= Beginning of Section =

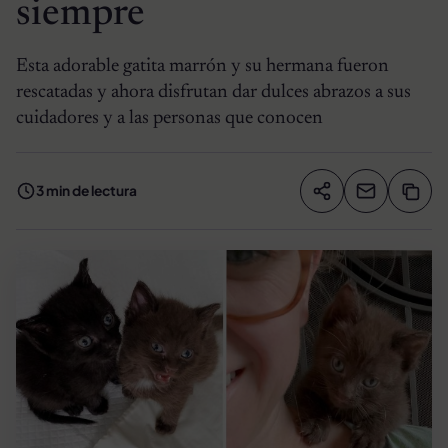
siempre
Esta adorable gatita marrón y su hermana fueron
rescatadas y ahora disfrutan dar dulces abrazos a sus
cuidadores y a las personas que conocen
3 min de lectura
Compartir artíc
Copia
Compartir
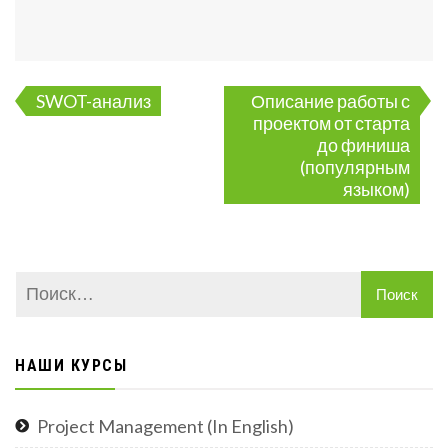
Навигация
SWOT-анализ
Описание работы с
по
проектом от старта
записям
до финиша
(популярным
языком)
НАШИ КУРСЫ
Project Management (In English)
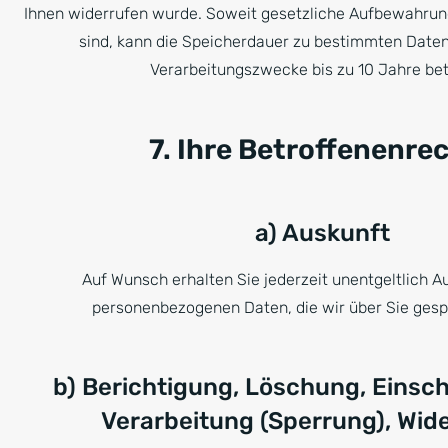
Ihnen widerrufen wurde. Soweit gesetzliche Aufbewahrun
sind, kann die Speicherdauer zu bestimmten Date
Verarbeitungszwecke bis zu 10 Jahre be
7. Ihre Betroffenenre
a) Auskunft
Auf Wunsch erhalten Sie jederzeit unentgeltlich Au
personenbezogenen Daten, die wir über Sie gesp
b) Berichtigung, Löschung, Einsc
Verarbeitung (Sperrung), Wid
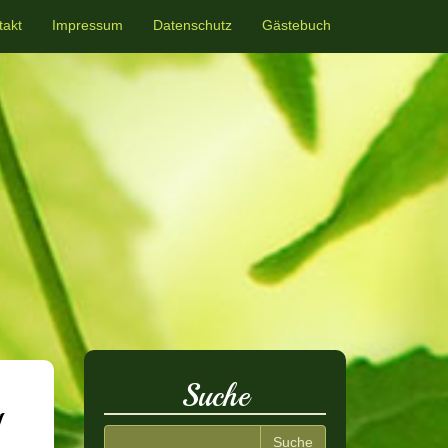
takt
Impressum
Datenschutz
Gästebuch
Suche
g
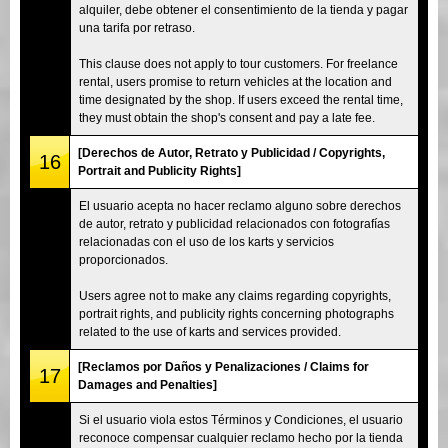
alquiler, debe obtener el consentimiento de la tienda y pagar
una tarifa por retraso.
This clause does not apply to tour customers. For freelance
rental, users promise to return vehicles at the location and
time designated by the shop. If users exceed the rental time,
they must obtain the shop's consent and pay a late fee.
[Derechos de Autor, Retrato y Publicidad / Copyrights,
16
Portrait and Publicity Rights]
El usuario acepta no hacer reclamo alguno sobre derechos
de autor, retrato y publicidad relacionados con fotografías
relacionadas con el uso de los karts y servicios
proporcionados.
Users agree not to make any claims regarding copyrights,
portrait rights, and publicity rights concerning photographs
related to the use of karts and services provided.
[Reclamos por Daños y Penalizaciones / Claims for
17
Damages and Penalties]
Si el usuario viola estos Términos y Condiciones, el usuario
reconoce compensar cualquier reclamo hecho por la tienda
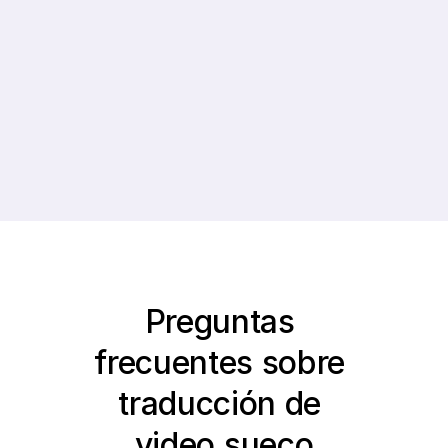
0%
0+
Crecimiento 
Idiomas compatibles
Promedio de 
Suscriptores
Preguntas 
frecuentes sobre 
traducción de 
video sueco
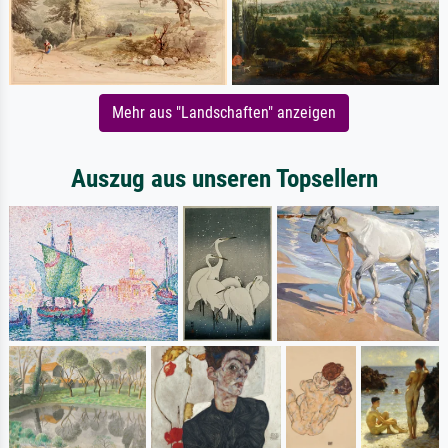
Mehr aus "Landschaften" anzeigen
Auszug aus unseren Topsellern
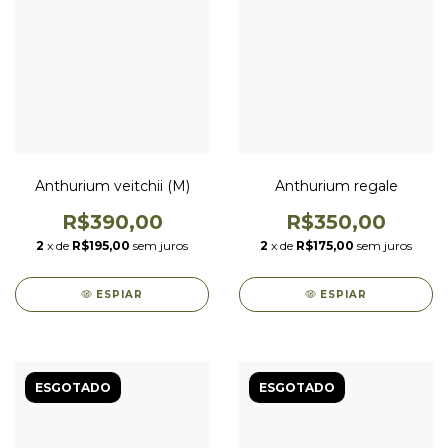
Anthurium veitchii (M)
Anthurium regale
R$390,00
R$350,00
2
x de
R$195,00
sem juros
2
x de
R$175,00
sem juros
ESPIAR
ESPIAR
ESGOTADO
ESGOTADO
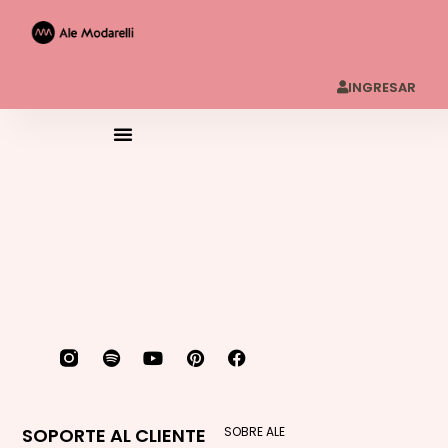
INGRESAR
SOPORTE AL CLIENTE
SOBRE ALE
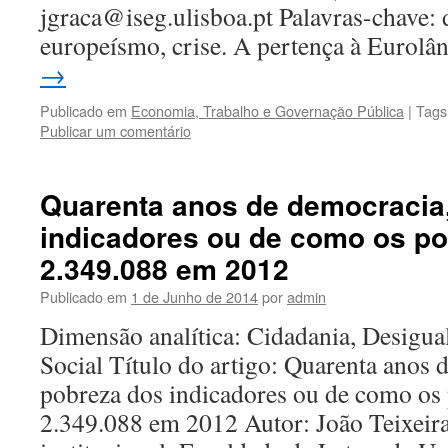
jgraca@iseg.ulisboa.pt Palavras-chave:
europeísmo, crise. A pertença à Eurol
→
Publicado em
Economia, Trabalho e Governação Pública
|
Tags
Publicar um comentário
Quarenta anos de democracia,
indicadores ou de como os p
2.349.088 em 2012
Publicado em
1 de Junho de 2014
por
admin
Dimensão analítica: Cidadania, Desigua
Social Título do artigo: Quarenta anos 
pobreza dos indicadores ou de como os
2.349.088 em 2012 Autor: João Teixeira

= End of Section =

PROBLEM: Reproduce the lines of the entries above from the one with "they must obtain" to the one with "Si el usuario", both included, exactly and without any other line.

ANSWER TO THE PROBLEM:
they must obtain the shop's consent and pay a late fee.
[Derechos de Autor, Retrato y Publicidad / Copyrights,
16
Portrait and Publicity Rights]
El usuario acepta no hacer reclamo alguno sobre derechos
de autor, retrato y publicidad relacionados con fotografías
relacionadas con el uso de los karts y servicios
proporcionados.
Users agree not to make any claims regarding copyrights,
portrait rights, and publicity rights concerning photographs
related to the use of karts and services provided.
[Reclamos por Daños y Penalizaciones / Claims for
17
Damages and Penalties]
Si el usuario viola estos Términos y Condiciones, el usuario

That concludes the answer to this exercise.